#### THE TASK
Please reproduce the data exactly and omit the pictures.

#### DATA SEGMENT
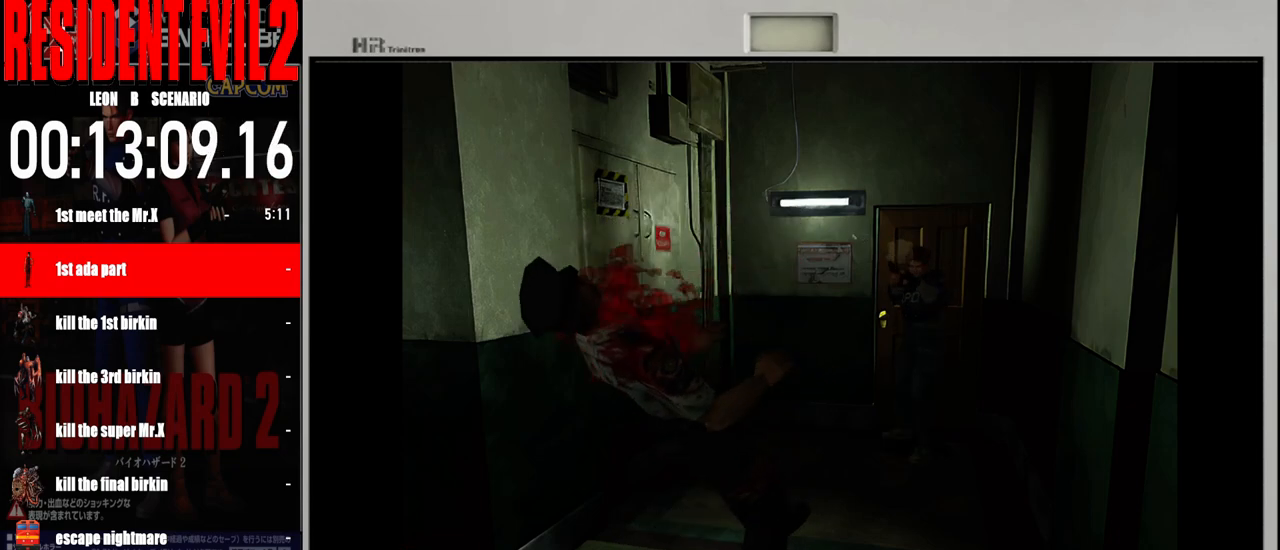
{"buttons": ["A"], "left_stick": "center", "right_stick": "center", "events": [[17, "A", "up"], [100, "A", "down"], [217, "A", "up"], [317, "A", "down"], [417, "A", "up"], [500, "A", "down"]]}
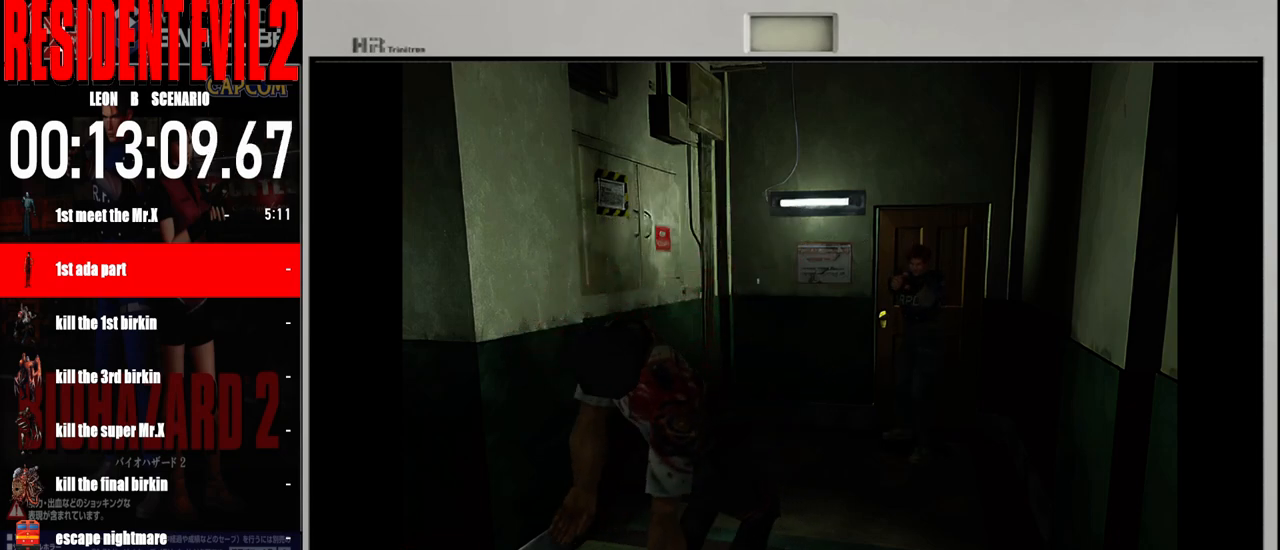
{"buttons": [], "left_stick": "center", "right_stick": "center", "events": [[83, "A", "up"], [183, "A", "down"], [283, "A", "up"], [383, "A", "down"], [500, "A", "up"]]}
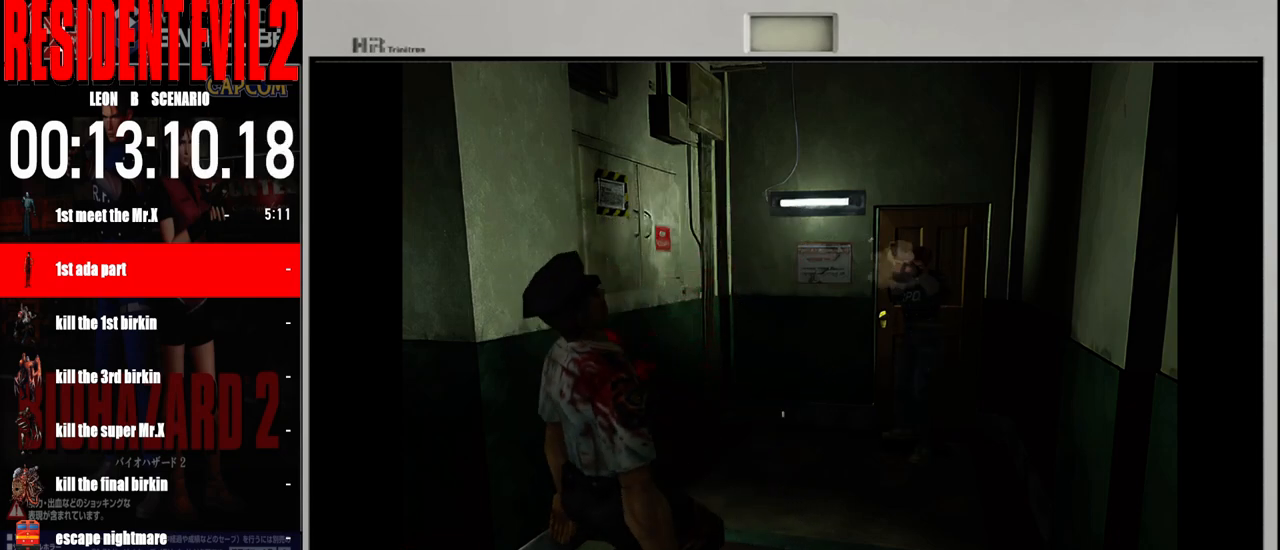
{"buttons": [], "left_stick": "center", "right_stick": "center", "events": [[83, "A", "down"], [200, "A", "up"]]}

#### EXERCISE SOLUTION
{"buttons": ["A"], "left_stick": "center", "right_stick": "center", "events": [[17, "A", "up"], [100, "A", "down"], [217, "A", "up"], [317, "A", "down"], [417, "A", "up"], [500, "A", "down"]]}
{"buttons": [], "left_stick": "center", "right_stick": "center", "events": [[83, "A", "up"], [183, "A", "down"], [283, "A", "up"], [383, "A", "down"], [500, "A", "up"]]}
{"buttons": [], "left_stick": "center", "right_stick": "center", "events": [[83, "A", "down"], [200, "A", "up"]]}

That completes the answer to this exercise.